Saved entries:
+---+

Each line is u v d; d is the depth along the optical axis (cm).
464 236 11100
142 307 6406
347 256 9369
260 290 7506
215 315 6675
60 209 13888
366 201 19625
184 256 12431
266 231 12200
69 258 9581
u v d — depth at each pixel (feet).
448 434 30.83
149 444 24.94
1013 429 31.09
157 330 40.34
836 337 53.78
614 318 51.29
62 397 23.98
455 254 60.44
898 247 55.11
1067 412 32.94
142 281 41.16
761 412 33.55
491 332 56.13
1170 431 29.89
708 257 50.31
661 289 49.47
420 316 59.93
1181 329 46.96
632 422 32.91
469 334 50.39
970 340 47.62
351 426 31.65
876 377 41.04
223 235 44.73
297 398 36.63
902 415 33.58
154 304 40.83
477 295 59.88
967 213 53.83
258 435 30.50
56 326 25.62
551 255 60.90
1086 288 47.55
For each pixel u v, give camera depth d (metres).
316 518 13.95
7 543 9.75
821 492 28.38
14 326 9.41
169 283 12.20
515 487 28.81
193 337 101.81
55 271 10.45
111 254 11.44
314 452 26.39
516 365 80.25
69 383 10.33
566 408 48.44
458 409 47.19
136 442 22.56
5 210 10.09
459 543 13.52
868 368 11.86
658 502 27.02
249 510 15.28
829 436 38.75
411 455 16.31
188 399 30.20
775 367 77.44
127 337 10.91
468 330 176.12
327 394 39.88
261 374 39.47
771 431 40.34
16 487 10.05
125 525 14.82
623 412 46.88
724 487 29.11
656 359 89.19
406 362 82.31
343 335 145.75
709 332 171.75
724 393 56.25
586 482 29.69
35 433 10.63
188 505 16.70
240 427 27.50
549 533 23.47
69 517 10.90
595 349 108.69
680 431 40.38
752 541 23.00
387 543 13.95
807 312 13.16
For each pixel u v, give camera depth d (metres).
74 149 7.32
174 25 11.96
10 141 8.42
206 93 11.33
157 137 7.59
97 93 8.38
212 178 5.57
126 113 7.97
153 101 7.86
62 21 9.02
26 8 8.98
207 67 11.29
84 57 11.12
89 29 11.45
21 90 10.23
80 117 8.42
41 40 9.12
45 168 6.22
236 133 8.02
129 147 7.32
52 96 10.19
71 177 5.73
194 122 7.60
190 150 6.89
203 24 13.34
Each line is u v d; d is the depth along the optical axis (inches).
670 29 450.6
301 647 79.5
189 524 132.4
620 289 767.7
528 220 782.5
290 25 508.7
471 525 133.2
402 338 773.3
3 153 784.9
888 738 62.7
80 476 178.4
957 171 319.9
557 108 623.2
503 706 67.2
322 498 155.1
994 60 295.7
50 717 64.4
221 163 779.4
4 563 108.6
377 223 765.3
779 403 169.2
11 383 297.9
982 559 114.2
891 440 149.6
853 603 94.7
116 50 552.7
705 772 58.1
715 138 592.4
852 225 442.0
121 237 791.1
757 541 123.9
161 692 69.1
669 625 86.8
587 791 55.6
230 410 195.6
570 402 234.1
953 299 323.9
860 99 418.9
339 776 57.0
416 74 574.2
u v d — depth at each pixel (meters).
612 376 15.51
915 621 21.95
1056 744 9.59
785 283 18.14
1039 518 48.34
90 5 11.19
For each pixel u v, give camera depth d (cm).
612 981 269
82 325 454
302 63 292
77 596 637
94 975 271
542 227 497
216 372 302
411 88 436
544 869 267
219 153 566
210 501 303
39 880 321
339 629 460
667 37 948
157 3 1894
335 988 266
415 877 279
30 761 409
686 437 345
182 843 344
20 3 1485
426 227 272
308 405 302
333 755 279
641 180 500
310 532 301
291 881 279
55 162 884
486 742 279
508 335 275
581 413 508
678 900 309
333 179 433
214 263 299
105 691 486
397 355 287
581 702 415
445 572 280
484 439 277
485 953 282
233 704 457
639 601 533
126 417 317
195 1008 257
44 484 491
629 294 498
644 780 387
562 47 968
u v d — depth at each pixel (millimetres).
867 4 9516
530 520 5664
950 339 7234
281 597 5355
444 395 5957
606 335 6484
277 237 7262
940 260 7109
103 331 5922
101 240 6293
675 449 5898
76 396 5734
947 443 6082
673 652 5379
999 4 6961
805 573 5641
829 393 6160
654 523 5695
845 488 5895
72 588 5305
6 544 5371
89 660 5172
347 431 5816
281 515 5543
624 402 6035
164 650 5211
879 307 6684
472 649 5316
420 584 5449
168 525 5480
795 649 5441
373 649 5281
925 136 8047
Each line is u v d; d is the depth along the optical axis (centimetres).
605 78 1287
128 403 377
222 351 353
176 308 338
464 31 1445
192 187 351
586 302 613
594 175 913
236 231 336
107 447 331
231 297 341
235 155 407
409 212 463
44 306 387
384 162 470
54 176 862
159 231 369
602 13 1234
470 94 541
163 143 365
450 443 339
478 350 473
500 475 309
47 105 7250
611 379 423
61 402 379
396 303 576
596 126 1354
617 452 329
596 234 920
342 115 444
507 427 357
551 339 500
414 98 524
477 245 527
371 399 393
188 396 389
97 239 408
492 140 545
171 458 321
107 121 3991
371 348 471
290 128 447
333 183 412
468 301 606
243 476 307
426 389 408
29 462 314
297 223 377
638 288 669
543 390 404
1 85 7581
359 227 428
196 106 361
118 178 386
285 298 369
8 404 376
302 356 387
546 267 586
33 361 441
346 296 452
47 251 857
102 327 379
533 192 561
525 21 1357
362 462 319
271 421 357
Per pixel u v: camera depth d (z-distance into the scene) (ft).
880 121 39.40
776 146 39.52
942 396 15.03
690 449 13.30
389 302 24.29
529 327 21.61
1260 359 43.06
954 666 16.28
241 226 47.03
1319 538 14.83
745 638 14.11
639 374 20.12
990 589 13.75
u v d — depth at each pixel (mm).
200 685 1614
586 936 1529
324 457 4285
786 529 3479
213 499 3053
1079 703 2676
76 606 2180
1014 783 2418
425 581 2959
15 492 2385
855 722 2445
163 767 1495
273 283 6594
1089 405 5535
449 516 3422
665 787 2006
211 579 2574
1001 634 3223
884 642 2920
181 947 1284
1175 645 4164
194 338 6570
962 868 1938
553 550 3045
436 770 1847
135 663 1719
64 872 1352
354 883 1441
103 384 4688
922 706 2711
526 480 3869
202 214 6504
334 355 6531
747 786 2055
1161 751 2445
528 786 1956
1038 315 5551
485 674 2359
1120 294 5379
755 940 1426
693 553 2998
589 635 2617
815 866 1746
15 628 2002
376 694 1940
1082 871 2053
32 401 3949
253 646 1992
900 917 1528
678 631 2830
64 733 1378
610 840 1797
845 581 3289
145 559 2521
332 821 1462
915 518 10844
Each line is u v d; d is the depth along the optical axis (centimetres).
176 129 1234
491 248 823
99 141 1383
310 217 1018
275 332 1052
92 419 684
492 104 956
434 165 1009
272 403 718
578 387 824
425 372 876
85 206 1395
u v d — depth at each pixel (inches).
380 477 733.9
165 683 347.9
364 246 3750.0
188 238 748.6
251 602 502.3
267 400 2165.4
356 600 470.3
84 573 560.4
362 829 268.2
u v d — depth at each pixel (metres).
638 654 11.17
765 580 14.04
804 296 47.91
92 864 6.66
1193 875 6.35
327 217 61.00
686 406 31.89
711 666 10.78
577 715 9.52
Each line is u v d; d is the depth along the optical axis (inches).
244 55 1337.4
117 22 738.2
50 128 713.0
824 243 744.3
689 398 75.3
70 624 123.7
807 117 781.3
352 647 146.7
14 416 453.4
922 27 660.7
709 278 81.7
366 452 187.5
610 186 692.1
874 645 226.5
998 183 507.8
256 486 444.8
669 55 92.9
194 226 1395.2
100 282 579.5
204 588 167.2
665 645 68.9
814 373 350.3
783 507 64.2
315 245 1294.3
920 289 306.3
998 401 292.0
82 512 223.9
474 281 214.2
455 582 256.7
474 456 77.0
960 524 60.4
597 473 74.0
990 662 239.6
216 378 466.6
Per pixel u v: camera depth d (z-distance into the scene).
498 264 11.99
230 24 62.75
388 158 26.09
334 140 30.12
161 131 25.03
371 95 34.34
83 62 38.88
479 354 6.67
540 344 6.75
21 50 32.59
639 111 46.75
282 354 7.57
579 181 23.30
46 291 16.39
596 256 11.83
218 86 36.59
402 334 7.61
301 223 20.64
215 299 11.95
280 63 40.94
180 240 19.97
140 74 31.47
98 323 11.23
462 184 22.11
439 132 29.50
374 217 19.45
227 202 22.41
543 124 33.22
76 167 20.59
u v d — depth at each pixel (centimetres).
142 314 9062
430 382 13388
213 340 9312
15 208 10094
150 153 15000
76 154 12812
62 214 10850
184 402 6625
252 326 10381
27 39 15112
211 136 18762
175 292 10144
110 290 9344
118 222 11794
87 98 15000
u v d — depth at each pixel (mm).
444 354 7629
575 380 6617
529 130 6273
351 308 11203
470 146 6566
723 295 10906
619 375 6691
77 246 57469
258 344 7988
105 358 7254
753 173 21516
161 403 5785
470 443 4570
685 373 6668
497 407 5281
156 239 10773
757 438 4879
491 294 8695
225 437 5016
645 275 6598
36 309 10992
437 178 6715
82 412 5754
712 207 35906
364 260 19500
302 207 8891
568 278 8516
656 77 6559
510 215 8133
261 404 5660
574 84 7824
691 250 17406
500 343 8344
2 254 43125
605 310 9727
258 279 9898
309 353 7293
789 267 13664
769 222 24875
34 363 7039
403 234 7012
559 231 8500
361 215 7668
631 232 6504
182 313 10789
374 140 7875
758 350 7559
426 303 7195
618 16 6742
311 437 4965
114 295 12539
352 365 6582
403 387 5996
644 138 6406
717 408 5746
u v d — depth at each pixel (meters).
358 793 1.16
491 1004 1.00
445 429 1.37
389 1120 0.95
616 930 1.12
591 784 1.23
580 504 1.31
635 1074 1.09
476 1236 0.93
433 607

+---+

EXERCISE AIM:
Among the records above, only the lines between the line holding "194 122 7.60" and the line holding "450 443 339", inclusive, are to be output, exactly as written.

ANSWER TO THIS PROBLEM:
194 122 7.60
190 150 6.89
203 24 13.34
Each line is u v d; d is the depth along the optical axis (inches).
670 29 450.6
301 647 79.5
189 524 132.4
620 289 767.7
528 220 782.5
290 25 508.7
471 525 133.2
402 338 773.3
3 153 784.9
888 738 62.7
80 476 178.4
957 171 319.9
557 108 623.2
503 706 67.2
322 498 155.1
994 60 295.7
50 717 64.4
221 163 779.4
4 563 108.6
377 223 765.3
779 403 169.2
11 383 297.9
982 559 114.2
891 440 149.6
853 603 94.7
116 50 552.7
705 772 58.1
715 138 592.4
852 225 442.0
121 237 791.1
757 541 123.9
161 692 69.1
669 625 86.8
587 791 55.6
230 410 195.6
570 402 234.1
953 299 323.9
860 99 418.9
339 776 57.0
416 74 574.2
u v d — depth at each pixel (meters).
612 376 15.51
915 621 21.95
1056 744 9.59
785 283 18.14
1039 518 48.34
90 5 11.19
For each pixel u v, give camera depth d (cm).
612 981 269
82 325 454
302 63 292
77 596 637
94 975 271
542 227 497
216 372 302
411 88 436
544 869 267
219 153 566
210 501 303
39 880 321
339 629 460
667 37 948
157 3 1894
335 988 266
415 877 279
30 761 409
686 437 345
182 843 344
20 3 1485
426 227 272
308 405 302
333 755 279
641 180 500
310 532 301
291 881 279
55 162 884
486 742 279
508 335 275
581 413 508
678 900 309
333 179 433
214 263 299
105 691 486
397 355 287
581 702 415
445 572 280
484 439 277
485 953 282
233 704 457
639 601 533
126 417 317
195 1008 257
44 484 491
629 294 498
644 780 387
562 47 968
u v d — depth at each pixel (millimetres).
867 4 9516
530 520 5664
950 339 7234
281 597 5355
444 395 5957
606 335 6484
277 237 7262
940 260 7109
103 331 5922
101 240 6293
675 449 5898
76 396 5734
947 443 6082
673 652 5379
999 4 6961
805 573 5641
829 393 6160
654 523 5695
845 488 5895
72 588 5305
6 544 5371
89 660 5172
347 431 5816
281 515 5543
624 402 6035
164 650 5211
879 307 6684
472 649 5316
420 584 5449
168 525 5480
795 649 5441
373 649 5281
925 136 8047
Each line is u v d; d is the depth along the optical axis (centimetres).
605 78 1287
128 403 377
222 351 353
176 308 338
464 31 1445
192 187 351
586 302 613
594 175 913
236 231 336
107 447 331
231 297 341
235 155 407
409 212 463
44 306 387
384 162 470
54 176 862
159 231 369
602 13 1234
470 94 541
163 143 365
450 443 339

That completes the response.